Kindergarteners are pretty forgiving folks, so they accepted that Coy now wore dresses with leggings and used the girls’ bathroom. But in December, Coy’s elementary-school principal issued an ultimatum from the school district: Coy could no longer frequent the girls’ bathroom; she would have to head to private bathrooms reserved for teachers or sick children — or enter the boys’ bathroom.
Coy’s parents presented the school with a copy of Colorado’s anti-discrimination law, which protects transgender people’s right to use a bathroom that matches their gender identity. The school didn’t budge, so the Mathis family pulled Coy out to homeschool her and teamed up with the Transgender Legal Defense & Education Fund to file a complaint with the state Division of Civil Rights. The school district has until mid-March to respond.
The unusual case points up the need for schools to discuss whether transgender students may need accommodation — or entirely new policies. Might a boy who identifies as a girl and plays on the school tennis team have an advantage over her teammates? Will transgender girls go out for varsity football?
Sixteen states have laws that prohibit discrimination on the basis of gender identity. But no one tracks how many schools have official policies on how to treat transgender students, says Michael Silverman, executive director of the Fund and one of the Mathis family’s attorneys. “In most situations when school districts are presented with appropriate transgender information, they tend to want to do the right thing,” he says. “We have always been able to resolve the situation.”

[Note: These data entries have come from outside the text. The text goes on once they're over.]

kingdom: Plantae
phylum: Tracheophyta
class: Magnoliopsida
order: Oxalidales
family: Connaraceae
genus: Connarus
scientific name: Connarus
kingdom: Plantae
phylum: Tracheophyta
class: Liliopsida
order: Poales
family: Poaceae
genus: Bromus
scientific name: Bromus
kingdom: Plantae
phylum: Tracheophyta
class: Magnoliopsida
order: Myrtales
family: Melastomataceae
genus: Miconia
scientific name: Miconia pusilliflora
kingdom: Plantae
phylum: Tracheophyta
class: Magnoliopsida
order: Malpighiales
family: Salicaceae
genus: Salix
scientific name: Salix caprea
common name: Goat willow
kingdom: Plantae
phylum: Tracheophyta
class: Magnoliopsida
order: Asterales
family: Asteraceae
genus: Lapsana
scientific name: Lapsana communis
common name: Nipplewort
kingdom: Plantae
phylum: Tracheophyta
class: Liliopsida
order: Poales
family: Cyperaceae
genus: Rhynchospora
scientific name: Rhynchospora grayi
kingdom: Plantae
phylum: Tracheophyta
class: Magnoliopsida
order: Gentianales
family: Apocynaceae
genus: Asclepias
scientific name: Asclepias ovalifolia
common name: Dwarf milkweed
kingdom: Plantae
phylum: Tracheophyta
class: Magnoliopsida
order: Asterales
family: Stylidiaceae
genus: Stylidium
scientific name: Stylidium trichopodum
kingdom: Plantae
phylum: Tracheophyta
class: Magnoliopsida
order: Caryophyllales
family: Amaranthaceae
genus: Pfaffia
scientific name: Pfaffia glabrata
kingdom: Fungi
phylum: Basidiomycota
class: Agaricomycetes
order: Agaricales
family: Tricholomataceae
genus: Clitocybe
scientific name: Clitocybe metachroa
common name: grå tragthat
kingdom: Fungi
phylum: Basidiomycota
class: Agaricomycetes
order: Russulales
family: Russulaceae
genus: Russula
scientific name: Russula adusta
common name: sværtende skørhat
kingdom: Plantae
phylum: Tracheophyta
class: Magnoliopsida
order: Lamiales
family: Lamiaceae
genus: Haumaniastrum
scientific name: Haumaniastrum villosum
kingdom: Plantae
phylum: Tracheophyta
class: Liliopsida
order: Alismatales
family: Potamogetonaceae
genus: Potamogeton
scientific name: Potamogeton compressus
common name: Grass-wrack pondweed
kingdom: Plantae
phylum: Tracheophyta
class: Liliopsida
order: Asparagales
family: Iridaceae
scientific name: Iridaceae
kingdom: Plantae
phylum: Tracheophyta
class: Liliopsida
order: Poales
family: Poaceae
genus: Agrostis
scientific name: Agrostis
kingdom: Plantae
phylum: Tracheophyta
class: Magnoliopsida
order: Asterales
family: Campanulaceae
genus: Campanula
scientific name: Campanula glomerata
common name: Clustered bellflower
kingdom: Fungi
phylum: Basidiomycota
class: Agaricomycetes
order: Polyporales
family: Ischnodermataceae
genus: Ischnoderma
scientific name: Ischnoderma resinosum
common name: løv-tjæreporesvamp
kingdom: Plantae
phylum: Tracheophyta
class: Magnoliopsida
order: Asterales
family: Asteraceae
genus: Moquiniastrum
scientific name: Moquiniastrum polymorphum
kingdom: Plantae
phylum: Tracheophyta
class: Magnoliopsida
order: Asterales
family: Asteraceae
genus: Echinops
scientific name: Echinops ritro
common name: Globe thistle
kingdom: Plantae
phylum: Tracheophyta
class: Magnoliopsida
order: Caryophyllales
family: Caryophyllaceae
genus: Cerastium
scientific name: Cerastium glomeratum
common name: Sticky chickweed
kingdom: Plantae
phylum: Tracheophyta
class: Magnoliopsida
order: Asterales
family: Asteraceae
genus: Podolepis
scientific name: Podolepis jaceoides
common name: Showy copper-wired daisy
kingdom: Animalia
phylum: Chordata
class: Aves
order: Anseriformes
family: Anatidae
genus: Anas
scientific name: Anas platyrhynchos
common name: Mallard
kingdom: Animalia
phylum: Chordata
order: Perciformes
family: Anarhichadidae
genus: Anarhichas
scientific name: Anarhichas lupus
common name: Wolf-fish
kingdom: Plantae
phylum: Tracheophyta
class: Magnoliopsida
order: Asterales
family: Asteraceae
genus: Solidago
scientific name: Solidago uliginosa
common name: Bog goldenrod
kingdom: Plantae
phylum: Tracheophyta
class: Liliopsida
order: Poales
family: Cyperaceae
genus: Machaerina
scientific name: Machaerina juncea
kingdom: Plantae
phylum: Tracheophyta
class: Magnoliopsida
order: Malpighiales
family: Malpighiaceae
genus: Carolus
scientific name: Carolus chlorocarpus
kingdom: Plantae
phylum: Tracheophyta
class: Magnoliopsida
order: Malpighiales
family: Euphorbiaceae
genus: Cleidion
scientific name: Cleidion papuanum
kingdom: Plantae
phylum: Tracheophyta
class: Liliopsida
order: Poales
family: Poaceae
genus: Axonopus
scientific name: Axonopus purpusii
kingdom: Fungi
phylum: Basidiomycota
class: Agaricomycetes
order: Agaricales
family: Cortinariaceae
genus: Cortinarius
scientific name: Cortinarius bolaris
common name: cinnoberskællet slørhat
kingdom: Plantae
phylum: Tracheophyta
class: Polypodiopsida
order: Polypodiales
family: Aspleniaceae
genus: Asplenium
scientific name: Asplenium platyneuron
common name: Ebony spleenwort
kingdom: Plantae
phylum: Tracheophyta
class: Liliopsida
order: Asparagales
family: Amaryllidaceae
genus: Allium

Until now. This week, Coy’s school district, Fountain-Fort Carson School District 8, issued a statement that it “firmly believes it has acted reasonably and fairly with respect to this issue” and is preparing a response to the family’s formal complaint. Silverman is hopeful that Coy’s situation will raise awareness of the need for schools to formulate more comprehensive gender-discrimination policies. “It’s an emerging civil rights issue that we’ll need to address,” he says.
Meanwhile, Coy, 6, has become a media darling, flitting from Katie to CNN. It was not her parents’ intention. “We don’t want to put ourselves out there for the kinds of harassment and speculation that come along with media attention but at the same time the school stigmatized her and we really felt we needed to hold them accountable for what they were doing,” says Mathis, 27, a professional photographer and mother of five.
She and her husband have also been confronted with questions about how someone as young as Coy can be sure about her gender identification. But it’s not unheard of for children who are 6 — or younger — to express uneasiness with their gender. Still, it can be difficult to figure out which children are simply testing boundaries or having fun with pretend play — boys clickclacking around in their mothers’ high heels, for example — and which truly feel they’ve been born into the wrong body. “It’s normal for children to want to break out of gender boxes when they’re little,” says Diane Ehrensaft, director of mental health at the Child and Adolescent Gender Center in San Francisco and author of Gender Born, Gender Made. “But transgender children have a need to say, I’m not the person you think I am.”
The best thing parents can do is respect their kids’ gender preferences. “I’m not saying it’s easy to be a transgender child in our culture, but it’s a lot easier than trying to be a boy when you know you’re not,” says Ehrensaft. “Once parents get on board, the children calm down, they are happier, they relax into themselves.”
That’s exactly what happened with Coy. When her parents were forcing her to cut her hair short and shun skirts, she acted depressed and rebellious. “As soon as she switched to her true identity, she started making friends and her grades went up,” says her mother.
At 6, of course, changing gender is as easy as changing clothes. Around age 11, Coy can take medication that blocks puberty. Hormones may be offered at around age 16, along with a visit to a gender specialist to determine if Coy fully understands the implications of undergoing gender-reassignment surgery.
Mathis and her husband have been reading books and canvassing transgender children and adults, asking them how their experience could have been improved in an effort to smooth Coy’s transition. Even after a year, they’re still adjusting to having four girls and a boy instead of three girls and two boys. Says Mathis: “I don’t think anybody ever expects to have a transgender child.”